Please reproduce every entry below without omitting a single line.

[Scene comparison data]
════════════════
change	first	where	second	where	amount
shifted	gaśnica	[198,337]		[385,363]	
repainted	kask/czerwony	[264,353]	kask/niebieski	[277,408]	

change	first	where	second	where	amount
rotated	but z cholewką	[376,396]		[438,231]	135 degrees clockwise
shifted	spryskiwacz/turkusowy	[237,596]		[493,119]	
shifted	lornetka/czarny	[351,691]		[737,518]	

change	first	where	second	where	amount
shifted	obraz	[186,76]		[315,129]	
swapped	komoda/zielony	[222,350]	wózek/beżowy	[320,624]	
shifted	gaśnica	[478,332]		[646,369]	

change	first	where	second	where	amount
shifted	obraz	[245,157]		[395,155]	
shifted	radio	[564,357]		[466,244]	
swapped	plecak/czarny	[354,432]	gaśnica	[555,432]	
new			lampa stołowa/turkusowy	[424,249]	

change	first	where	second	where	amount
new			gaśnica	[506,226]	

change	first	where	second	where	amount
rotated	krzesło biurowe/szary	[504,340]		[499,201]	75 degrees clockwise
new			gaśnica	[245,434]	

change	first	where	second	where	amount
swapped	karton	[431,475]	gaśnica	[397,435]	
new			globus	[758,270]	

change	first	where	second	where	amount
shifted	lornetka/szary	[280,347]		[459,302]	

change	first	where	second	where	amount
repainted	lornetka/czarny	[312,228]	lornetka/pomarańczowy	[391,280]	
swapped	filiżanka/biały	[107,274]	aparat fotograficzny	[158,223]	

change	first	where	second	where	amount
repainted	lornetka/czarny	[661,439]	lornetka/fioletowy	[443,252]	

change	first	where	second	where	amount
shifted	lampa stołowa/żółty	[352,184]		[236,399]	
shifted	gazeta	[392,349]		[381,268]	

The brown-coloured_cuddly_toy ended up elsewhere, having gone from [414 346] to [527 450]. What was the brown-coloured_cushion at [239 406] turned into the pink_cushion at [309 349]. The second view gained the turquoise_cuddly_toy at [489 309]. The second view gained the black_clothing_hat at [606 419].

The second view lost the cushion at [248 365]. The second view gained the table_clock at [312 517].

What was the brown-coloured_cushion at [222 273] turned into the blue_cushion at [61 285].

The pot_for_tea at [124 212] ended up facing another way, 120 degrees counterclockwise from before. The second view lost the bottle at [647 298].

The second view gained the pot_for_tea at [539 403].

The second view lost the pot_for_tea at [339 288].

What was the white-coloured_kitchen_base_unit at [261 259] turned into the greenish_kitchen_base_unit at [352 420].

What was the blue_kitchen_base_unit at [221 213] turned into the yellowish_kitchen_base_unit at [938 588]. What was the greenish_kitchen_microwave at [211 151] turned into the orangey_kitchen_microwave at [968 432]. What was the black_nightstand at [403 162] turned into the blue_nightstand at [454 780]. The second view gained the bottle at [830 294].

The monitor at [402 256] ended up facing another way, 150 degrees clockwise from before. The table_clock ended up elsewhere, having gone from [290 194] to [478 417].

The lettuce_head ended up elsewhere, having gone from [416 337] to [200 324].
════════════════
## ANSWER TO THIS PROBLEM
change	first	where	second	where	amount
shifted	gaśnica	[198,337]		[385,363]	
repainted	kask/czerwony	[264,353]	kask/niebieski	[277,408]	

change	first	where	second	where	amount
rotated	but z cholewką	[376,396]		[438,231]	135 degrees clockwise
shifted	spryskiwacz/turkusowy	[237,596]		[493,119]	
shifted	lornetka/czarny	[351,691]		[737,518]	

change	first	where	second	where	amount
shifted	obraz	[186,76]		[315,129]	
swapped	komoda/zielony	[222,350]	wózek/beżowy	[320,624]	
shifted	gaśnica	[478,332]		[646,369]	

change	first	where	second	where	amount
shifted	obraz	[245,157]		[395,155]	
shifted	radio	[564,357]		[466,244]	
swapped	plecak/czarny	[354,432]	gaśnica	[555,432]	
new			lampa stołowa/turkusowy	[424,249]	

change	first	where	second	where	amount
new			gaśnica	[506,226]	

change	first	where	second	where	amount
rotated	krzesło biurowe/szary	[504,340]		[499,201]	75 degrees clockwise
new			gaśnica	[245,434]	

change	first	where	second	where	amount
swapped	karton	[431,475]	gaśnica	[397,435]	
new			globus	[758,270]	

change	first	where	second	where	amount
shifted	lornetka/szary	[280,347]		[459,302]	

change	first	where	second	where	amount
repainted	lornetka/czarny	[312,228]	lornetka/pomarańczowy	[391,280]	
swapped	filiżanka/biały	[107,274]	aparat fotograficzny	[158,223]	

change	first	where	second	where	amount
repainted	lornetka/czarny	[661,439]	lornetka/fioletowy	[443,252]	

change	first	where	second	where	amount
shifted	lampa stołowa/żółty	[352,184]		[236,399]	
shifted	gazeta	[392,349]		[381,268]	

The brown-coloured_cuddly_toy ended up elsewhere, having gone from [414 346] to [527 450]. What was the brown-coloured_cushion at [239 406] turned into the pink_cushion at [309 349]. The second view gained the turquoise_cuddly_toy at [489 309]. The second view gained the black_clothing_hat at [606 419].

The second view lost the cushion at [248 365]. The second view gained the table_clock at [312 517].

What was the brown-coloured_cushion at [222 273] turned into the blue_cushion at [61 285].

The pot_for_tea at [124 212] ended up facing another way, 120 degrees counterclockwise from before. The second view lost the bottle at [647 298].

The second view gained the pot_for_tea at [539 403].

The second view lost the pot_for_tea at [339 288].

What was the white-coloured_kitchen_base_unit at [261 259] turned into the greenish_kitchen_base_unit at [352 420].

What was the blue_kitchen_base_unit at [221 213] turned into the yellowish_kitchen_base_unit at [938 588]. What was the greenish_kitchen_microwave at [211 151] turned into the orangey_kitchen_microwave at [968 432]. What was the black_nightstand at [403 162] turned into the blue_nightstand at [454 780]. The second view gained the bottle at [830 294].

The monitor at [402 256] ended up facing another way, 150 degrees clockwise from before. The table_clock ended up elsewhere, having gone from [290 194] to [478 417].

The lettuce_head ended up elsewhere, having gone from [416 337] to [200 324].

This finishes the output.